**Task requirements**
Would you output all the entries below without altering a word?

--- Information ---

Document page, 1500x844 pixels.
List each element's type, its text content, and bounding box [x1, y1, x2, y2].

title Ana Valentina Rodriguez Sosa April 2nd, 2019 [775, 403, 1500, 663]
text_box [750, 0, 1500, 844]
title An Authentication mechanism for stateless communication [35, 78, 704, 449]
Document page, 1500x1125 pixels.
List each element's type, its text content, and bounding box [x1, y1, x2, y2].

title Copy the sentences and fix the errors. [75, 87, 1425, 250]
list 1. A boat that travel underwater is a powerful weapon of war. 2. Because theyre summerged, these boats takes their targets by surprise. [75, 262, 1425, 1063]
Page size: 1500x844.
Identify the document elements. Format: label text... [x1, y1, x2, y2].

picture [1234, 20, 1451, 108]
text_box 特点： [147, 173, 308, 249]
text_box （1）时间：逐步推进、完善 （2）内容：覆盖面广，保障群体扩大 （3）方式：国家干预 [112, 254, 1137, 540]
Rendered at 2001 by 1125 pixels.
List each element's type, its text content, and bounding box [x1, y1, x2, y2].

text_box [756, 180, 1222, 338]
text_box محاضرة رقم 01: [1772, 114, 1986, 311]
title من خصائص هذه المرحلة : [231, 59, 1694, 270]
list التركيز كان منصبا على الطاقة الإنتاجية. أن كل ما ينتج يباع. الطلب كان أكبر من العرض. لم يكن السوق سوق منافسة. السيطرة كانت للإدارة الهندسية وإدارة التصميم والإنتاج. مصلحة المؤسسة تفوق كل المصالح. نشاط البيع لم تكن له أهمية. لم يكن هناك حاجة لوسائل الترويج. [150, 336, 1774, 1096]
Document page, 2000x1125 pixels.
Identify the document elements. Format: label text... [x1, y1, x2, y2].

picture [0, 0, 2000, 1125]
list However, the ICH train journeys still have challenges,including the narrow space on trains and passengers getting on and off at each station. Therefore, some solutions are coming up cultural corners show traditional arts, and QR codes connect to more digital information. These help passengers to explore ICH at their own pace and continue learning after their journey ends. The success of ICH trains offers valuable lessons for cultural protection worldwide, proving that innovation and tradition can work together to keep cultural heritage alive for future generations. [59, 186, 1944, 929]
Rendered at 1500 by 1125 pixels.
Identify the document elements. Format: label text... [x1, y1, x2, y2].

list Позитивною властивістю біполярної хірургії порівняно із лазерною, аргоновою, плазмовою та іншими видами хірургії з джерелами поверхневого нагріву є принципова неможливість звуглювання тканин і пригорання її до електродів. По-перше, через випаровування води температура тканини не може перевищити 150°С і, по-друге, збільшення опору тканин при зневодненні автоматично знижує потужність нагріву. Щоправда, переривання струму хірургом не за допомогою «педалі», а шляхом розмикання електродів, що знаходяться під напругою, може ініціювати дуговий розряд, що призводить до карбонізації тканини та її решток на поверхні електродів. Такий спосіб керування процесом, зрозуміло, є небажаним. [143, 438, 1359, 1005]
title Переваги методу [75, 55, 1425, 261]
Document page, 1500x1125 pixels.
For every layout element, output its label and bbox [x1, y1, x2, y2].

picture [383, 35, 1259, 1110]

---

**Solution to this problem**
Document page, 1500x844 pixels.
List each element's type, its text content, and bounding box [x1, y1, x2, y2].

title Ana Valentina Rodriguez Sosa April 2nd, 2019 [775, 403, 1500, 663]
text_box [750, 0, 1500, 844]
title An Authentication mechanism for stateless communication [35, 78, 704, 449]
Document page, 1500x1125 pixels.
List each element's type, its text content, and bounding box [x1, y1, x2, y2].

title Copy the sentences and fix the errors. [75, 87, 1425, 250]
list 1. A boat that travel underwater is a powerful weapon of war. 2. Because theyre summerged, these boats takes their targets by surprise. [75, 262, 1425, 1063]
Page size: 1500x844.
Identify the document elements. Format: label text... [x1, y1, x2, y2].

picture [1234, 20, 1451, 108]
text_box 特点： [147, 173, 308, 249]
text_box （1）时间：逐步推进、完善 （2）内容：覆盖面广，保障群体扩大 （3）方式：国家干预 [112, 254, 1137, 540]
Rendered at 2001 by 1125 pixels.
List each element's type, its text content, and bounding box [x1, y1, x2, y2].

text_box [756, 180, 1222, 338]
text_box محاضرة رقم 01: [1772, 114, 1986, 311]
title من خصائص هذه المرحلة : [231, 59, 1694, 270]
list التركيز كان منصبا على الطاقة الإنتاجية. أن كل ما ينتج يباع. الطلب كان أكبر من العرض. لم يكن السوق سوق منافسة. السيطرة كانت للإدارة الهندسية وإدارة التصميم والإنتاج. مصلحة المؤسسة تفوق كل المصالح. نشاط البيع لم تكن له أهمية. لم يكن هناك حاجة لوسائل الترويج. [150, 336, 1774, 1096]
Document page, 2000x1125 pixels.
Identify the document elements. Format: label text... [x1, y1, x2, y2].

picture [0, 0, 2000, 1125]
list However, the ICH train journeys still have challenges,including the narrow space on trains and passengers getting on and off at each station. Therefore, some solutions are coming up cultural corners show traditional arts, and QR codes connect to more digital information. These help passengers to explore ICH at their own pace and continue learning after their journey ends. The success of ICH trains offers valuable lessons for cultural protection worldwide, proving that innovation and tradition can work together to keep cultural heritage alive for future generations. [59, 186, 1944, 929]
Rendered at 1500 by 1125 pixels.
Identify the document elements. Format: label text... [x1, y1, x2, y2].

list Позитивною властивістю біполярної хірургії порівняно із лазерною, аргоновою, плазмовою та іншими видами хірургії з джерелами поверхневого нагріву є принципова неможливість звуглювання тканин і пригорання її до електродів. По-перше, через випаровування води температура тканини не може перевищити 150°С і, по-друге, збільшення опору тканин при зневодненні автоматично знижує потужність нагріву. Щоправда, переривання струму хірургом не за допомогою «педалі», а шляхом розмикання електродів, що знаходяться під напругою, може ініціювати дуговий розряд, що призводить до карбонізації тканини та її решток на поверхні електродів. Такий спосіб керування процесом, зрозуміло, є небажаним. [143, 438, 1359, 1005]
title Переваги методу [75, 55, 1425, 261]
Document page, 1500x1125 pixels.
For every layout element, output its label and bbox [x1, y1, x2, y2].

picture [383, 35, 1259, 1110]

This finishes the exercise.